The relationship between dietary salt intake and hypertension is well understood in the Chinese population. In addition, there is a high level of knowledge on glycemic control through the duration and quantity of carbohydrate consumption from foods.35 Patients with diabetes are recommended to restrict their total consumption of energy and carbohydrates in order to control body weight and blood glucose levels. However, more attention needs to be paid to the effect of dietary salt intake on the glycemic response in T2D patients. Therefore, hospital-based education and community-based education are required regarding the health effects of excess salt intake, food labeling and food sources.

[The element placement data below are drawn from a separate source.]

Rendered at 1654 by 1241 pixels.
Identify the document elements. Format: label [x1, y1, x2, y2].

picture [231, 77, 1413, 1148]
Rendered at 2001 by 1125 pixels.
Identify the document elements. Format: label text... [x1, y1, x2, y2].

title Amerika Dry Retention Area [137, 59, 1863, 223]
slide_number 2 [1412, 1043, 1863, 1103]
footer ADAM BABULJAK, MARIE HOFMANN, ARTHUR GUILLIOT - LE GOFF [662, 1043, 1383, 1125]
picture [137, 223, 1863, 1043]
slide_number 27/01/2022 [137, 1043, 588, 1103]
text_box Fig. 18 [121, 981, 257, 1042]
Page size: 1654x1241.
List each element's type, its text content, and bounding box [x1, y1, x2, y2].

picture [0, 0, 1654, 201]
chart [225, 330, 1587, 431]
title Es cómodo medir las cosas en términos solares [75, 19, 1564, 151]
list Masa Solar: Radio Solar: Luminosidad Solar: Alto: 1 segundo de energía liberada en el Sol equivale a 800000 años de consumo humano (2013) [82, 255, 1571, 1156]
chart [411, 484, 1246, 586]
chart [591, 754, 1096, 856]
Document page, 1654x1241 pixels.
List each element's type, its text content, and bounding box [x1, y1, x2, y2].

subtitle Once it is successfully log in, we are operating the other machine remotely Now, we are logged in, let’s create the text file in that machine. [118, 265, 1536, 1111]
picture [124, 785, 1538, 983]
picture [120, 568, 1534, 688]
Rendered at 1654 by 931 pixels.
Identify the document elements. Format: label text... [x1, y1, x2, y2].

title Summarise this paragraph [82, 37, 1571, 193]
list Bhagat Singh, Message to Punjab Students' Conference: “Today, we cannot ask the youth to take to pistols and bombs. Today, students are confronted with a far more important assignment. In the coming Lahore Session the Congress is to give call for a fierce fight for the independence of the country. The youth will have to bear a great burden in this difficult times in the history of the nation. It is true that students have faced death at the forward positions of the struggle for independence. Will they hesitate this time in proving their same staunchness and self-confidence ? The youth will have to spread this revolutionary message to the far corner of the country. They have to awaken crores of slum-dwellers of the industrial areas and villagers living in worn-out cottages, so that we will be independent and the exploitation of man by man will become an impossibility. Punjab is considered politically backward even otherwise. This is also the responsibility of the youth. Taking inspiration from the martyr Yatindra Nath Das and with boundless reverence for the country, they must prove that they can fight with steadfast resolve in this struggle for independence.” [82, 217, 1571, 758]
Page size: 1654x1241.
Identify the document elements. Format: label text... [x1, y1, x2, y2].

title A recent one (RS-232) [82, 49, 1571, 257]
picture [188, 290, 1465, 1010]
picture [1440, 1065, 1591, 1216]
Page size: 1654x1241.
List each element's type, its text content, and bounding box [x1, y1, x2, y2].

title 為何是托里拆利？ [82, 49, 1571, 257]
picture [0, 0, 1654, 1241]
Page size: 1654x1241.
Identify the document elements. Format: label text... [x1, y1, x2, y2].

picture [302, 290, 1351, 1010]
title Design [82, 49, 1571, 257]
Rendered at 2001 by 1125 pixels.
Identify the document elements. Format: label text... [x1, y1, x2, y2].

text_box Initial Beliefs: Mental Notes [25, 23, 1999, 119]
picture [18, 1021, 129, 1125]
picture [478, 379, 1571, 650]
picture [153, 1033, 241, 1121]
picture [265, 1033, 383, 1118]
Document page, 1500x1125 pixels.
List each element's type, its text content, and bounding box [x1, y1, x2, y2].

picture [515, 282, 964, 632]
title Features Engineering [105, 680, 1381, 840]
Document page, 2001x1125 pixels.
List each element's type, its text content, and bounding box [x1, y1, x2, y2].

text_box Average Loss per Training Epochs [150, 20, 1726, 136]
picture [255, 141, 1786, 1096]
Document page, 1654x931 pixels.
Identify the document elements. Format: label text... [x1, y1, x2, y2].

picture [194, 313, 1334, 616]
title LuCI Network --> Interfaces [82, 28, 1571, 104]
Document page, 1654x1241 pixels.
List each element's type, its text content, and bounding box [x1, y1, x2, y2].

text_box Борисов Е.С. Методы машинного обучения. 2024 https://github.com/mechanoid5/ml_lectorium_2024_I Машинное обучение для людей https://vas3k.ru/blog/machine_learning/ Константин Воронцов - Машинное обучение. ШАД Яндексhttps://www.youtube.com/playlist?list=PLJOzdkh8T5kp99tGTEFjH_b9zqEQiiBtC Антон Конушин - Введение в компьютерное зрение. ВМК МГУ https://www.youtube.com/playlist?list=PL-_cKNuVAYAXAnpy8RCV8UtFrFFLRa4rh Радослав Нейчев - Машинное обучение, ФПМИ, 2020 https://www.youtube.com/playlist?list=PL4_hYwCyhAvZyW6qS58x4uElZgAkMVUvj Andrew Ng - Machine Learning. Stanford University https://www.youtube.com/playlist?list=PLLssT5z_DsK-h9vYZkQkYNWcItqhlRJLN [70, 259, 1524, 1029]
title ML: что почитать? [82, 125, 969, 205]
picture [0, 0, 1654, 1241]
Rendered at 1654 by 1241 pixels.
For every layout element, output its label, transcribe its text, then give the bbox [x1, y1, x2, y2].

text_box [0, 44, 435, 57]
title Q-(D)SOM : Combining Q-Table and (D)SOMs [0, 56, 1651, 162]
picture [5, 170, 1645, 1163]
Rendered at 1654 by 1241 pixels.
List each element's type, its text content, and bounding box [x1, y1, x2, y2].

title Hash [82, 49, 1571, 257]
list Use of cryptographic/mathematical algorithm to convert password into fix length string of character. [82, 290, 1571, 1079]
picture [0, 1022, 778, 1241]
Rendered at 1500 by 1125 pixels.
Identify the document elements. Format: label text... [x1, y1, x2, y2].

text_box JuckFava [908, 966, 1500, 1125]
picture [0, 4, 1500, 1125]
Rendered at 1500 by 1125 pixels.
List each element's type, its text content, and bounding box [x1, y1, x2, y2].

This is the first study on the association between dietary salt intake and the glycemic response in T2D patients in Ningbo with standard national management and treatment by MMC. Nevertheless, several study limitations need to be considered. First, causality between dietary salt intake and factors of T2D cannot be assessed owing to the cross-sectional study design. Second, because of the structure of the FFQ, quantitative dietary salt intake could not be obtained, although the categories of salt intake could be collected from the patients. Therefore, it may not accurately reflect daily dietary salt intake among T2D patients. Third, total energy intake was not adjusted in the model owing to the FFQ. In addition, the reported dietary salt level could be biased towards misreporting because of the patients’ psychology. Furthermore, the patients were from eastern China, so the findings may not be representative for the entire Chinese population with T2D.
Conclusion
High dietary salt intake was found to be associated with FPG and HbA1c among T2D patients. Hospital-based lifestyle education with the promotion of salt reduction should be provided to T2D patients. Future research should involve intervention studies on salt reduction to investigate the impact of the dose of dietary salt intake on the glycemic response of T2D patients.
Acknowledgments
The authors thank all the patients who participated in the study. We thank Ningbo First Hospital for their support of the research project. We thank the Faculty of Humanities and Social Sciences, University of Nottingham, Ningbo, China, for supporting this research collaboration.
Funding Statement
This study was supported by the Medical Health Science and Technology Project of Zhejiang Provincial Health Commission (grant no. 2019331427), Major Program of Social Development of Ningbo Science and Technology Bureau (grant no. 2019C50094) and Ningbo Science and Technology Bureau (grant no. 2019A610391).
Data Sharing Statement
The data that support the findings of this study are available from the corresponding author upon reasonable request.
Ethics Statement
The study was ethically approved by the Ethics Committee of Ningbo First Hospital, China (ethics approval no. 2019-R057) and followed the principles of the Declaration of Helsinki.
Disclosure
The authors declared no conflicts of interest for this work.